Now ask yourself, how different from the actions of these schoolyard bullies are the current acts and assertions of groups like Perkasa and the media that backs them?

And while the authorities are quick to ‘resolve’ the schoolgirl issue, why are these idiotic bullies still allowed free rein?

Indeed, the most recent disingenuous allegation by Ibrahim Ali that ‘the communists’ are the ones behind all these alleged ‘conspiracies’ by minority Malaysians reflects the stupidity and desperation of the groups he represents.

Again, no evidence is offered to back this allegation. What is instead evident is that he and his not-so-merry men (and women) are now attempting to further scare the Malay masses with the Cold War rhetoric of ‘reds under the bed’.

It was in this regard that a friend and former student who now works for a media monitoring and press freedom advocacy group phoned me earlier this week.

She was wondering aloud how we ever got into this mess and, indeed, how we can try to get ourselves — and our media — out.

My response was that it is hopeless waiting for our political leaders to resolve this when, often enough, they are the ones doing the manipulating.

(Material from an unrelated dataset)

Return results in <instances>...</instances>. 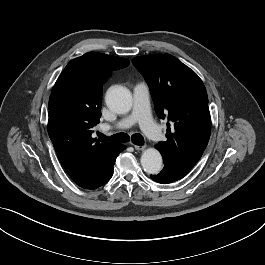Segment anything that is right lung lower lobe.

Instead, I said, first, journalists and broadcasters themselves need to speak up. They need to express their anger and disgust at the way their vocation has been hijacked, ravaged and cheapened by politicians, the extreme, fascist groups that they champion, and big business.

Second, the media organisations themselves must have the courage to speak out against competitors who continuously tarnish the vocation. By that, I mean newspapers coming up with editorials that condemn this type of trashy reporting and clearly distancing themselves from the perpetrators. To its credit, theSun did so through one of its columnists earlier in the week.

Third, readers and viewers themselves must actively speak out against the garbage that’s being spewed by these outfits.

Simply ignoring or boycotting them is not going to change things much, since these outfits normally are part of bigger politically-connected businesses with very deep pockets. Their circulation may drop, especially if there’s a big enough consumer boycott, but as long as they are bailed out by political and economic interests — as they tend to be in this blessed land of ours — boycotts would be the least of their worries.

And they would be even less worried, indeed, if the boycotts are conducted by the urban middle class, when they have a large enough consumer base in the Malay hinterland.

Indeed, I’m a fervent believer in civil society. And a vocal civil society that responds through the numerous channels still available is immeasurably more valuable than a quiet, accepting one (no matter how reluctantly).

As theSun columnist put it, “now is the time to stand up and say ‘no’ to those who choose to divide and conquer instead of winning the hearts and minds of all Malaysians”.